High Sheriff of Kent

Personal details
- Born: 20 April 1580 Ticehurst, Sussex, England
- Died: 28 January 1656 (aged 75)
- Spouse: Elizabeth Wilford (1578–1634)

= Sir Thomas Hendley =

English landholder and Sheriff of Kent

Sir Thomas Hendley (1580–1656) was an English landholder who served as Sheriff of Kent.

== Life ==
He was the son of Thomas Hendley (1554–1590), Lord of the Manor of Coursehorn at Cranbrook, Kent, and his first wife Anne, daughter of Henry Bowyer and his wife Elizabeth Vaux.

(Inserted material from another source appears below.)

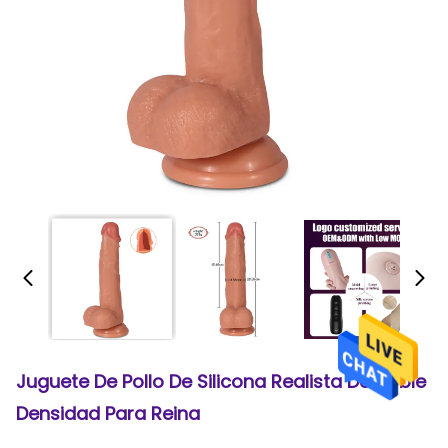
Juguete De Pollo De Silicona Realista De Doble
Densidad Para Reina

He married Elizabeth, daughter of John Wilford (1547–1605) and his wife Elizabeth Cordall, the ceremony being on 28 February 1597 at the church of St Botolph-without-Bishopsgate in the City of London.

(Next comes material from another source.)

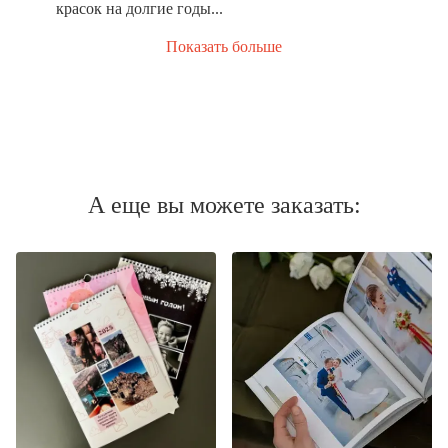
красок на долгие годы...
Показать больше
А еще вы можете заказать:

In 1637 he served as Sheriff of Kent. In addition to his inherited manor of Coursehorn, he acquired two other manors in the parish of Cranbrook, those of Angley and Bettenham.

== Family ==
Thomas and Elizabeth had thirteen children, including Sir Walter Hendley, 1st Baronet and John Hendley (1617–1676), who became the father of Bowyer Hendley.